* [Try it]:
Extract the passage of the blog post on veganism and flourishing that runs from "This past May" up to and including "hands of humans.", copying it word for word.

* [Text shown]:
►

Veganism and “Flourishing”
Posted in: Activism, community, eating vegan, Environment, Plant-Based, Vegan Living
Tags: animal agriculture, living vegan, Vegan, vegan activism
I am filled with despair. Most days.
This past May I participated in a training program to become a certified vegan lifestyle coach and educator. I took Victoria Moran’s Main Street Vegan Academy (MSVA) – a 6-day intensive program for vegans.
I decided to sign up for MSVA because I wanted to discover how I might spend the next part of my life helping to make the world a better place for the animals, where they can pursue their own interests without the specter of a horrific death at the hands of humans.
For the Academy, there was a fairly intense pre-program reading list, which I am still working on because, among other things, the reading is pretty much despair-inducing. If you’re a vegan, or just know anything about industrial animal agriculture, you know what I mean. I have to start and stop reading in order to preserve my mental health.
I have to read bits at a time and recognize when I am beginning to sink into despair. I signed up for the course without a lot of lead time so when I received the reading list I immediately bought all of the books I didn’t already have and began reading voraciously – I had a lot of land to cover. That’s when I first noticed it.

◄

* [Entries provided]:
►

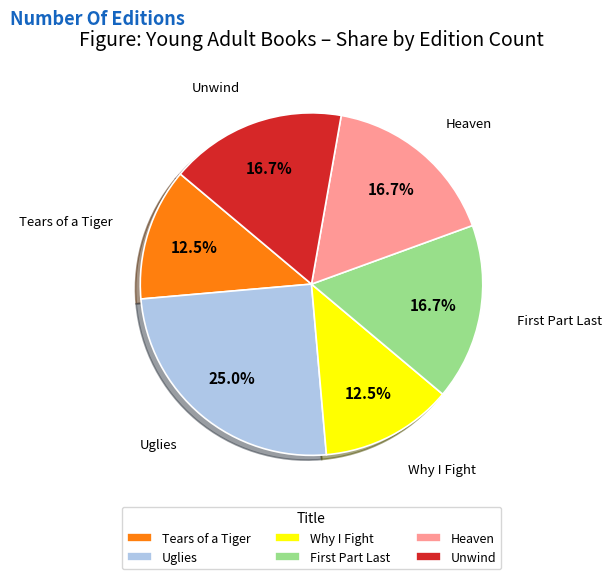

To the nearest percent, what portion does Heaven represent?

17%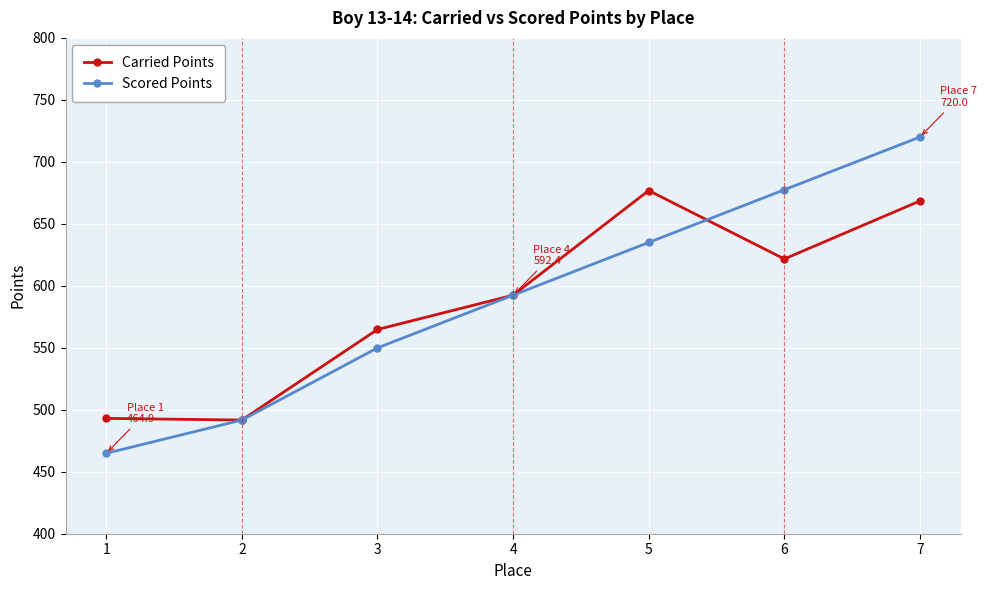

List the series in order of their peak value, lowest first.

Carried Points, Scored Points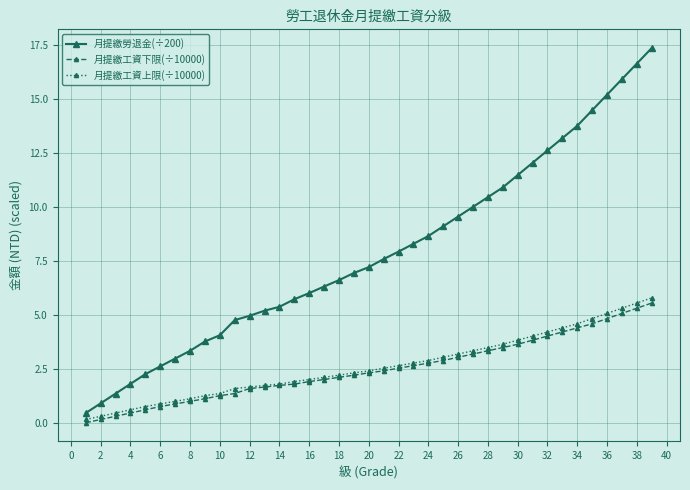

What is the value of the 月提繳工資下限(÷10000) point at the 26th from the left?

3.0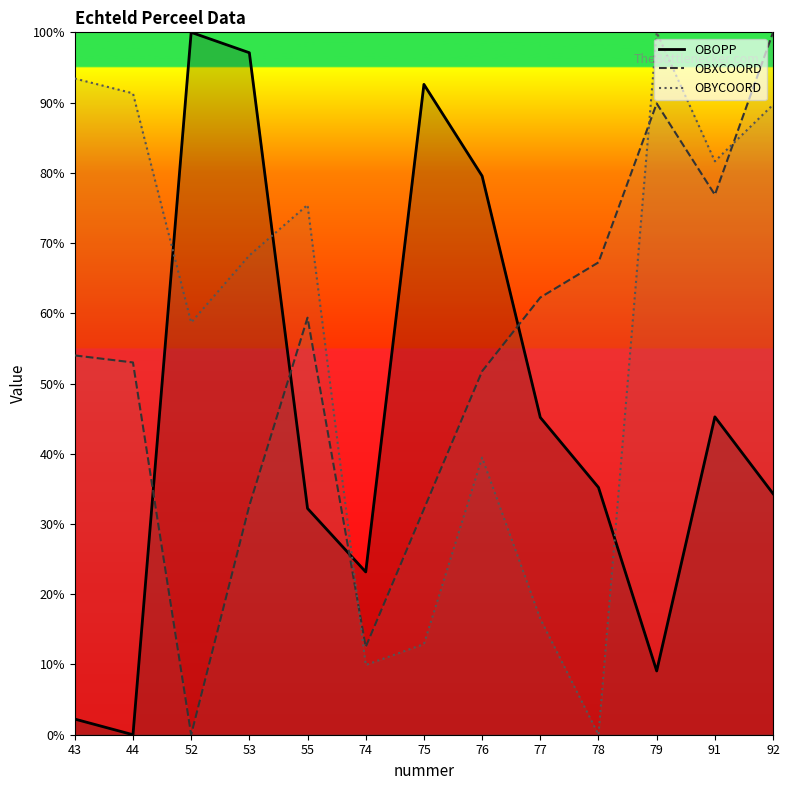

Rank the series at 55 from lowest to highest value.

OBOPP, OBXCOORD, OBYCOORD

◄

* [Output for this task]:
This past May I participated in a training program to become a certified vegan lifestyle coach and educator. I took Victoria Moran’s Main Street Vegan Academy (MSVA) – a 6-day intensive program for vegans.
I decided to sign up for MSVA because I wanted to discover how I might spend the next part of my life helping to make the world a better place for the animals, where they can pursue their own interests without the specter of a horrific death at the hands of humans.